Stored data:
⁂
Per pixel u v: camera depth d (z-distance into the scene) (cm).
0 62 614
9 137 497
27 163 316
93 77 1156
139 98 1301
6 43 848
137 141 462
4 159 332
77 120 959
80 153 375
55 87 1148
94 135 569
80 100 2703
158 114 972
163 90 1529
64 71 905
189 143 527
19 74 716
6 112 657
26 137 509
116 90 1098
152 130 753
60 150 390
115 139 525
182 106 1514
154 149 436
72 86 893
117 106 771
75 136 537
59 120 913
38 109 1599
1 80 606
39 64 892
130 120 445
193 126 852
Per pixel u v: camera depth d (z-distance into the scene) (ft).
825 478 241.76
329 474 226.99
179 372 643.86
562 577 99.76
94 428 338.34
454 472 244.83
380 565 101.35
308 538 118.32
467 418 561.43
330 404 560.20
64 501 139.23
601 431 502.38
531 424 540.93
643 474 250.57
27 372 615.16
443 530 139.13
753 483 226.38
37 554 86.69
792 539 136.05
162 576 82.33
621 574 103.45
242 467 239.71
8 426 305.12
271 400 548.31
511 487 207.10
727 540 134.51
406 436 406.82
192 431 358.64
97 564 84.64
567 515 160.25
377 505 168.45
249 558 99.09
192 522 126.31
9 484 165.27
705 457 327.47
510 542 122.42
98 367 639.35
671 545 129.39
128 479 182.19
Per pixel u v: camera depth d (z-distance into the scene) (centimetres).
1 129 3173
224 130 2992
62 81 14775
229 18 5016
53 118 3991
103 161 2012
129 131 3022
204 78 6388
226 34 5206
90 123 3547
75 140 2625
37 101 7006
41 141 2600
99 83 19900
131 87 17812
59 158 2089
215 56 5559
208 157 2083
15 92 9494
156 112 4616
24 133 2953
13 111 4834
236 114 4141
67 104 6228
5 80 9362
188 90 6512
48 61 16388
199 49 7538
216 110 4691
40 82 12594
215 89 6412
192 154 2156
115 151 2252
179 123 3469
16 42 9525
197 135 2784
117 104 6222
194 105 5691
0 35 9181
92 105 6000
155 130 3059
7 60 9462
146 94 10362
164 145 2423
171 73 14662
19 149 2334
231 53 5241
⁂
• [What to produce]
Looking at the records above, which lines contain "camera"? Copy those lines.

• [Task output]
Per pixel u v: camera depth d (z-distance into the scene) (cm).
Per pixel u v: camera depth d (z-distance into the scene) (ft).
Per pixel u v: camera depth d (z-distance into the scene) (centimetres).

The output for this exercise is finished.